The incentives announced by the Thai government in March to promote electric vehicles has been met with enthusiasm by Honda – describing the packages as alluring, the Japanese automaker said that it is interested in the promotional privileges for EVs, The Bangkok Post reports.

Aimed at encouraging leading automakers to localise EV production and turn the country into an EV production hub, the packages are open not only to hybrid electric vehicles (HEVs), but also plug-in hybrid electric vehicles (PHEVs) and battery electric vehicles (BEVs).

“We earlier proposed to the government that it should offer promotional privileges on HEVs and PHEVs before expanding into BEVs, and the government’s incentives coincide with our proposals,” said Honda Thailand COO Pitak Pruittisarikorn.

In March, the country’s Board of Investment (BoI) approved a set of promotional privileges for EVs, focusing on local production of HEVs, PHEVs and BEVs.
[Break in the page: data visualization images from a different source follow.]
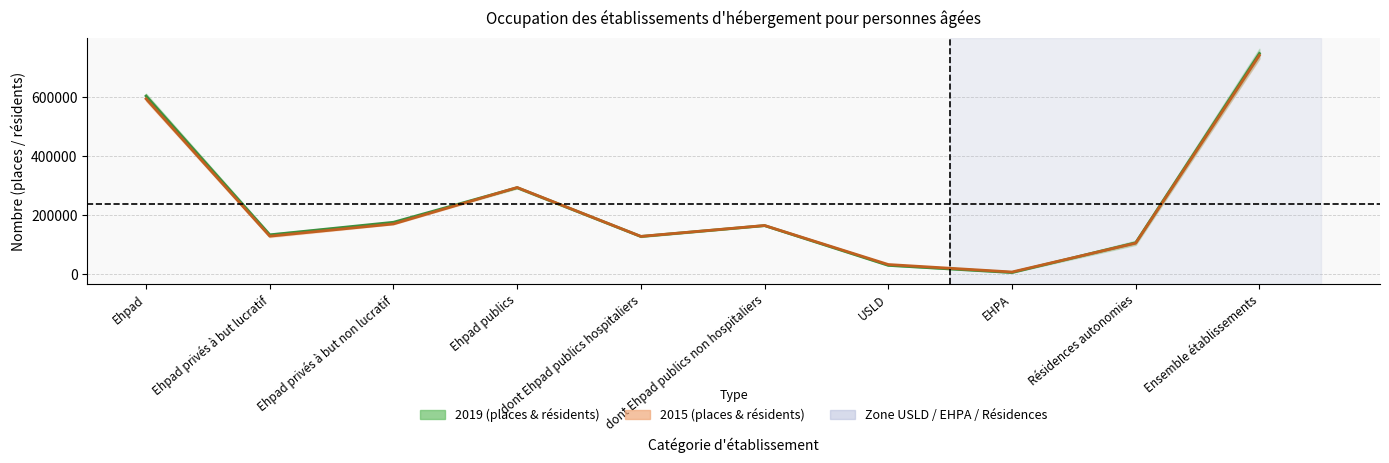

At which category is the sum across all series the highest?

Ensemble établissements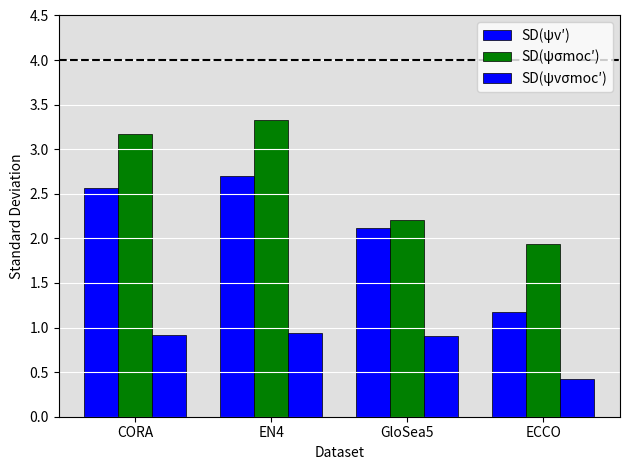

How many data points in SD(ψσmoc′) are above 3?

2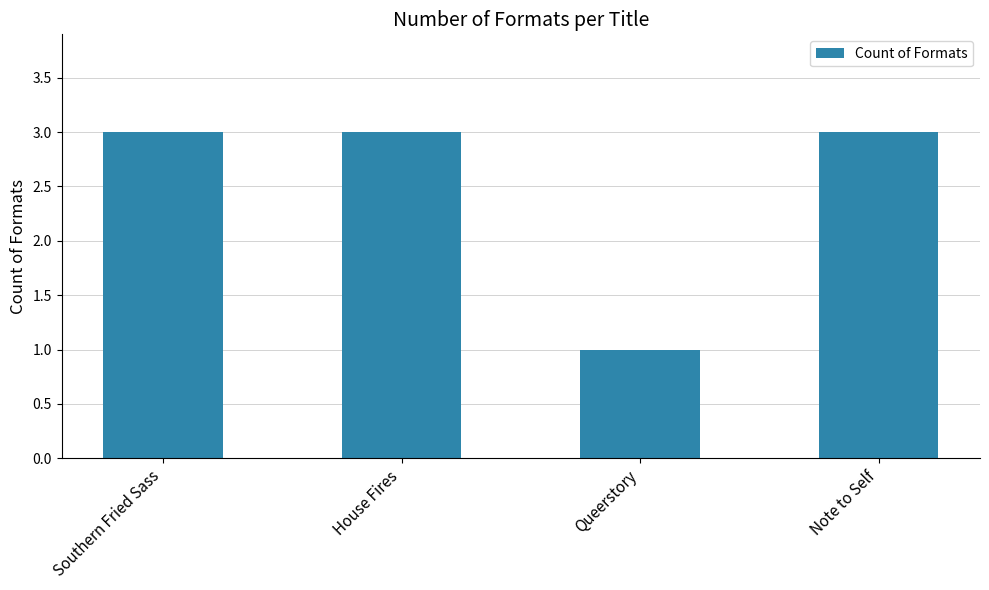

What is the ratio of the value at Southern Fried Sass to the value at Note to Self?

1.0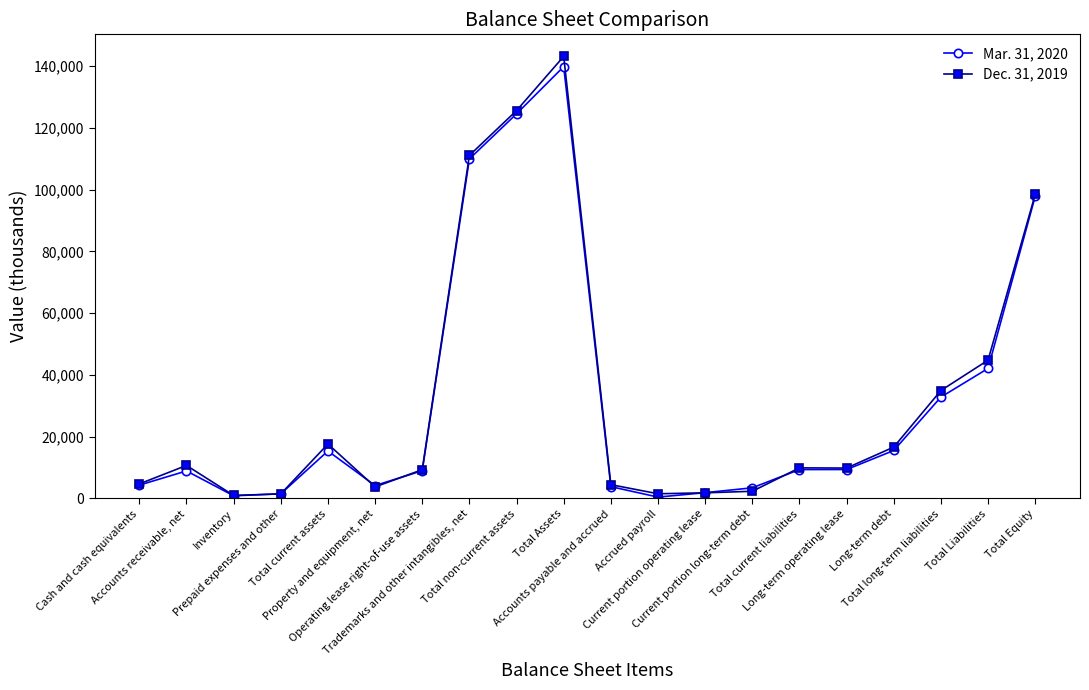

List the series in order of their peak value, highest first.

Dec. 31, 2019, Mar. 31, 2020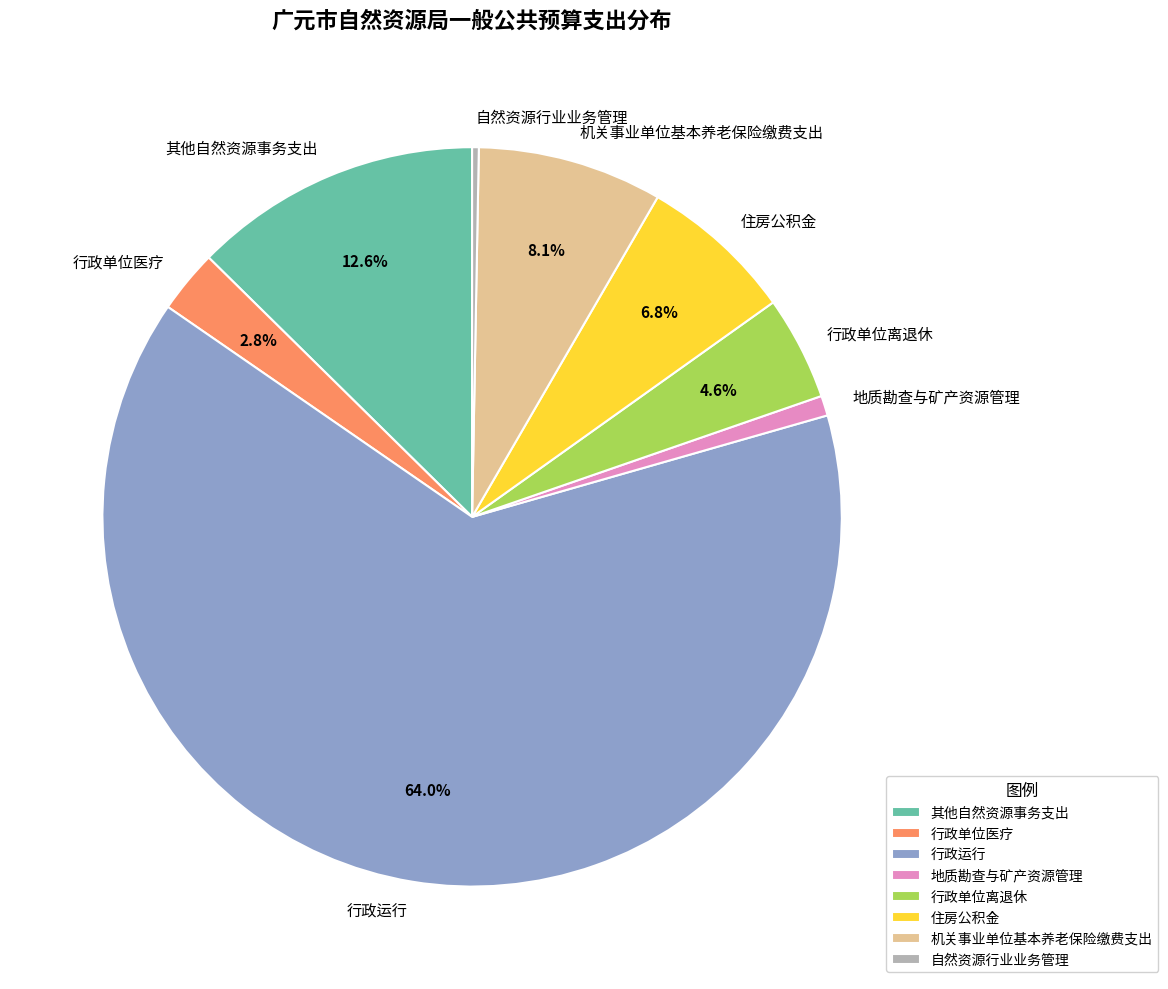

Which slice is the largest?

行政运行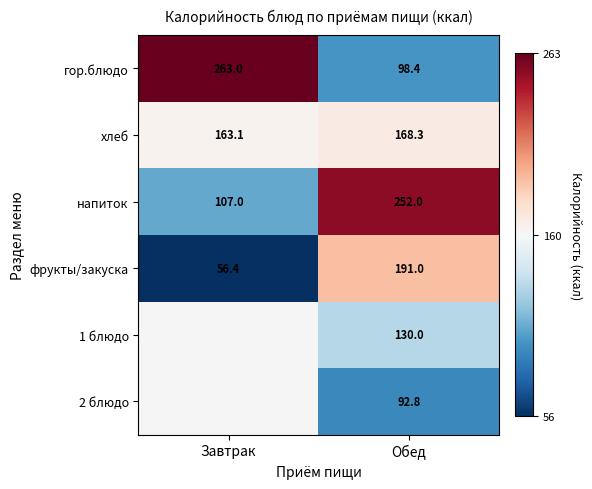

True or false: хлеб has a value of 163.1 at Завтрак.

True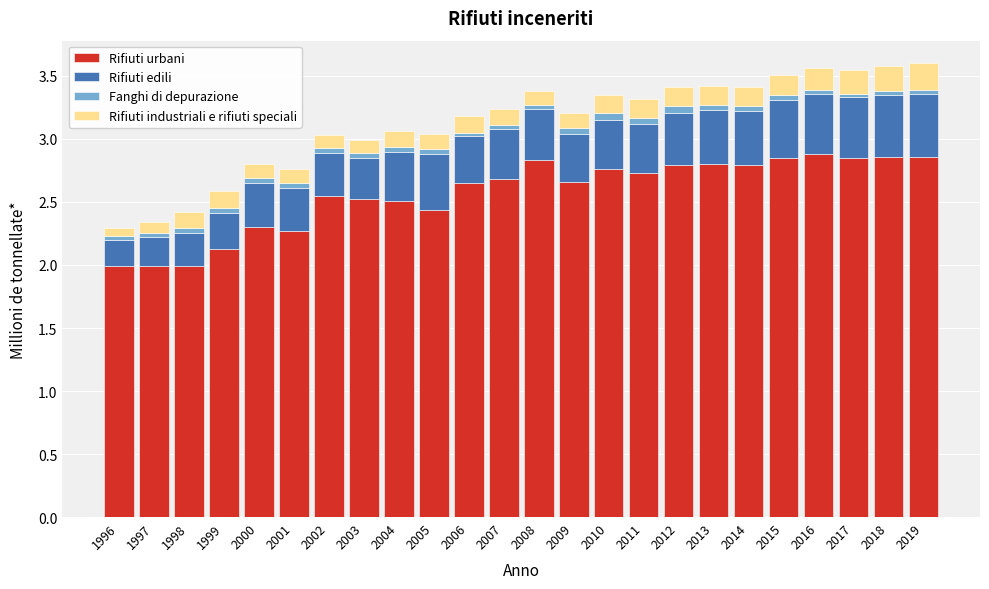

The value of Rifiuti urbani at 2008 is 2.8. True or false?

True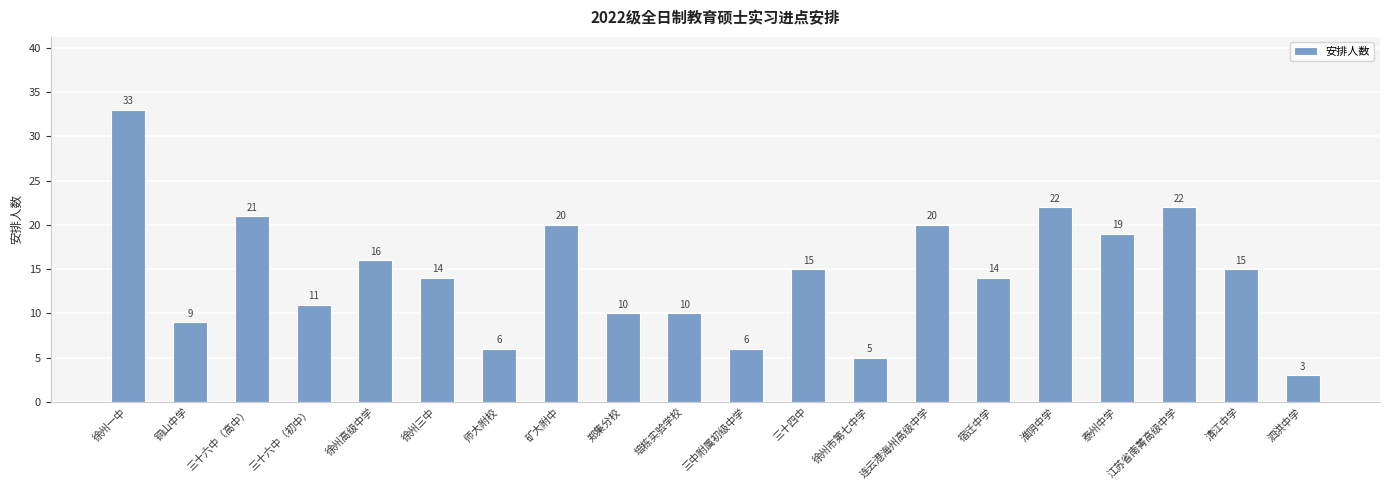

What is the approximate value at 矿大附中, to the nearest 10?

20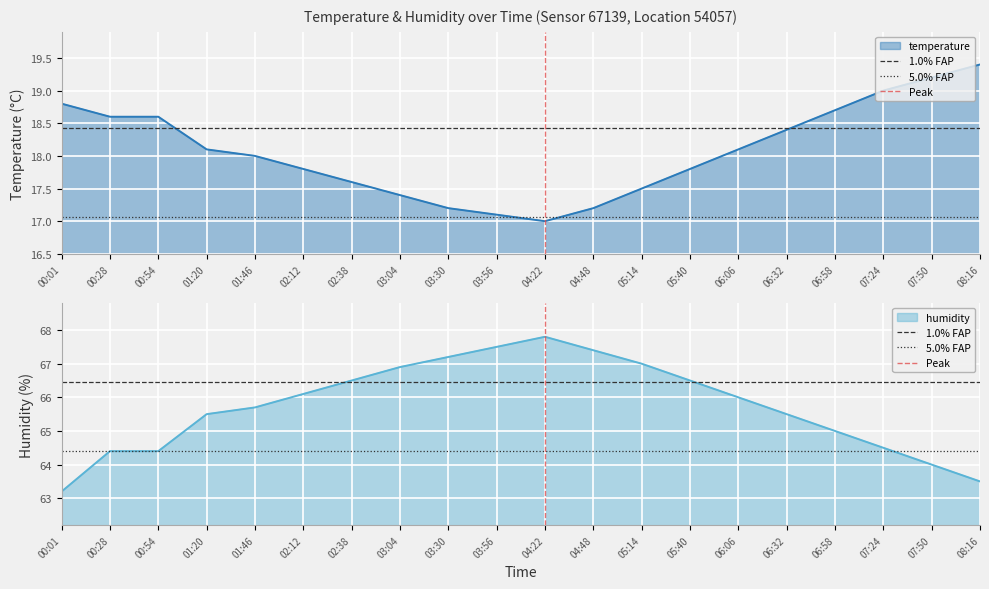

What is the minimum value for humidity?

63.2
The scheme covers passenger cars, pickup trucks and buses, with different rates of privileges based on production technology. There is also tax relief.

According to the report, investment in BEV production will entitle a company to five to eight years of corporate tax exemption, and BEV investors who manufacture more than one key EV component will be entitled to another year of corporate income tax exemption per piece. However, there is a cap to the duration, for the combined tax exemption will not be able to exceed 10 years.

The duration of the relief is slightly less for PHEV investment. That will be eligible for a corporate tax exemption for three years, though there will be import tariff exemptions on machinery. Like that for BEVs, investors who manufacture more than one key PHEV part will be entitled to an additional year of corporate income tax exemption per piece, with the maximum relief being six years.

As for HEVs, manufacturers wil be entitled to a import tariff exemption for relevant machinery. Battery electric buses, meanwhile, will be entitled to tariff exemptions for imported machinery and a three-year corporate tax exemption. The relief for the manufacturing of a key component for this – and the maximum duration of relief – is identical to that for PHEVs.

It was also announced that 10 important EV parts will enjoy corporate income tax exemption for eight years. The items are batteries, traction motors, battery management services, EV smart charging systems, DC/DC converters, inverters, portable electric vehicle chargers and electrical circuit breakers.